GST reform in the national interest

20 April, 2017

GST reform could pump billions into the national economy by incentivising states to grow under-developed industries, says Western Australia’s leading business advocate.

The Chamber of Commerce and Industry of Western Australia (CCI) says that because the current GST system elevates every state and territory’s service delivery capacity to the same level as the nation’s highest performing state, State Governments have less incentive to develop their local industries – particularly natural resources.

“The current GST system makes every state the richest house on the street – states do not need to strengthen their own natural resource industries because they know they can sit back and wait for the GST to bring them up to the leading state’s capacity every year,” CCI Chief Economist Rick Newnham said.

“Currently, some states pick up more GST revenue than they would need if they grew state resource industries and created local jobs – for example, if New South Wales and Victoria developed their onshore gas sectors they could create billion dollar industries and inject millions into their own state government revenue, but because they’ve banned unconventional gas, they receive GST that would have otherwise been distributed to WA and the rest of the country. GST is effectively removing an incentive for states to develop all their resource industries and as a result, the national economy suffers.

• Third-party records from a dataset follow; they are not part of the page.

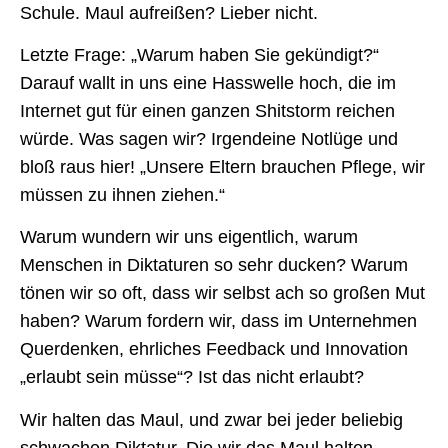
Schule. Maul aufreißen? Lieber nicht.
Letzte Frage: „Warum haben Sie gekündigt?“
Darauf wallt in uns eine Hasswelle hoch, die im
Internet gut für einen ganzen Shitstorm reichen
würde. Was sagen wir? Irgendeine Notlüge und
bloß raus hier! „Unsere Eltern brauchen Pflege, wir
müssen zu ihnen ziehen.“
Warum wundern wir uns eigentlich, warum
Menschen in Diktaturen so sehr ducken? Warum
tönen wir so oft, dass wir selbst ach so großen Mut
haben? Warum fordern wir, dass im Unternehmen
Querdenken, ehrliches Feedback und Innovation
„erlaubt sein müsse“? Ist das nicht erlaubt?
Wir halten das Maul, und zwar bei jeder beliebig
schwachen Diktatur. Die wir das Maul halten,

“CCI is calling for a ‘partial equalisation’ GST model to promote economic growth – rather than bringing every state up to the level of the nation’s highest performer, each state should be brought up to the national average of service delivery capacity, with the excess GST then distributed evenly among states and territories. This will ensure each Australian citizen has access to the national average of public services, but will also drive individual states and territories to develop their own industries and grow the national economy.

“CCI is calling on the Commonwealth Government to direct the Productivity Commission to review the economic benefits of changing the GST distribution to a partial equalisation system.”

CCI’s 9000 members have identified the GST carve up as a key area of concern for Western Australian businesses.

Mr Newnham will join four senior WA business leaders in Canberra later this year to discuss GST reform.

“The debate on GST distribution needs to focus on the national interest of economic growth and not the finances of any one particular state – it has become increasingly clear that the current distribution method is too complicated, opaque and has removed incentives for states to grow their economies,” Mr Newnham said.

"We cannot blame WA’s state finances on the current GST distribution model but we can focus on economic growth at the national level.”

“CCI looks forward to working with the WA business community, the new WA Labor Government and the Commonwealth to examine how GST reform could benefit not just Western Australia, but the entire nation.”